■ EXERCISE DESCRIPTION ■
If a line holds the word "image", copy it from the entries.

══════════

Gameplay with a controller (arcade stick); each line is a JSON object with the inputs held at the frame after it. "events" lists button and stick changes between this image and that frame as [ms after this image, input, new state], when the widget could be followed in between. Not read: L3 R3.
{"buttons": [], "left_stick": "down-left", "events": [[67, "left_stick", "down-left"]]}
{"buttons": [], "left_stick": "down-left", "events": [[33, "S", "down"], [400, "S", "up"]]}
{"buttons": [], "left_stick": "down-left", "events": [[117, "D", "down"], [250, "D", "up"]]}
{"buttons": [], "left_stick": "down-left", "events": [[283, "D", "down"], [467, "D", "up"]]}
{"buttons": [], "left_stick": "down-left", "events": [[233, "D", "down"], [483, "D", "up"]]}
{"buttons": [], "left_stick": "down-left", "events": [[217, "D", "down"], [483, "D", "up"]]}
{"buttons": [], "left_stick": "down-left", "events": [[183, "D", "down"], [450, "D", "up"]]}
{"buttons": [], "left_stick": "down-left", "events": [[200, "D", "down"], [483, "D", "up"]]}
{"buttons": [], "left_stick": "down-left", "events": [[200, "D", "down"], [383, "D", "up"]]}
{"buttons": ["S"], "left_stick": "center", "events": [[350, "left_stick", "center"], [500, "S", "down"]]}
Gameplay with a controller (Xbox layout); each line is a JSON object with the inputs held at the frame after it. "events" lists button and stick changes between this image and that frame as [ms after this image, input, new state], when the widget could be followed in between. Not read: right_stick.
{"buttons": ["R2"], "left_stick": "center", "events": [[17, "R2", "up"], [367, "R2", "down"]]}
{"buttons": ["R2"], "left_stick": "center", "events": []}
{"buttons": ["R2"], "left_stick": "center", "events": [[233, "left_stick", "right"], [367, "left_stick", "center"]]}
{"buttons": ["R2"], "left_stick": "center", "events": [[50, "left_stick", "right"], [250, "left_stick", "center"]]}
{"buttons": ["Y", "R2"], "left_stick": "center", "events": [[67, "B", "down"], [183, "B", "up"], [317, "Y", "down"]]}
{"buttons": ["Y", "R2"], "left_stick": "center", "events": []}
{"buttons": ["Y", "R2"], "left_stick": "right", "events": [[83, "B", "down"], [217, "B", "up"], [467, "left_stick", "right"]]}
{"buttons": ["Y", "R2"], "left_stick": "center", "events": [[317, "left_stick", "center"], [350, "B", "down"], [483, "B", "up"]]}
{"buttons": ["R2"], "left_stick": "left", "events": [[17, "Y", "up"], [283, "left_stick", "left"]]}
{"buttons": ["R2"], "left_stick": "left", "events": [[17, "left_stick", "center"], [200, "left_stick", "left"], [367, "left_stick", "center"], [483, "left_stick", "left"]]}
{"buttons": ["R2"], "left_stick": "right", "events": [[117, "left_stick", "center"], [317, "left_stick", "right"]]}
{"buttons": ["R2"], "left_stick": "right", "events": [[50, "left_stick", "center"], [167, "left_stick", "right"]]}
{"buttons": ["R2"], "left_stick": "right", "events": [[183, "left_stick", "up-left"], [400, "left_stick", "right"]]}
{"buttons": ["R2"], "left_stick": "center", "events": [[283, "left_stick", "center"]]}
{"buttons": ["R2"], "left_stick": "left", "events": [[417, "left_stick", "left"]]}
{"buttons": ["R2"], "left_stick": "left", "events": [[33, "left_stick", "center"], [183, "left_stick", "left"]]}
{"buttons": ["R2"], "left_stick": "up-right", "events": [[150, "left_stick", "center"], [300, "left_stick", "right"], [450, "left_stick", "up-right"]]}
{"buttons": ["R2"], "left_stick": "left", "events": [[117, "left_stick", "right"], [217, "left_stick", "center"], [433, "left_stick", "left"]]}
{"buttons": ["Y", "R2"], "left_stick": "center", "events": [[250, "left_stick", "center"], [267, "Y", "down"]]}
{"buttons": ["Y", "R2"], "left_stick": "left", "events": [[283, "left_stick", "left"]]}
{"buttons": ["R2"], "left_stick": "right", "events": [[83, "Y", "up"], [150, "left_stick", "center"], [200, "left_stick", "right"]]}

══════════

■ SOLUTION TO THIS PROBLEM ■
Gameplay with a controller (arcade stick); each line is a JSON object with the inputs held at the frame after it. "events" lists button and stick changes between this image and that frame as [ms after this image, input, new state], when the widget could be followed in between. Not read: L3 R3.
Gameplay with a controller (Xbox layout); each line is a JSON object with the inputs held at the frame after it. "events" lists button and stick changes between this image and that frame as [ms after this image, input, new state], when the widget could be followed in between. Not read: right_stick.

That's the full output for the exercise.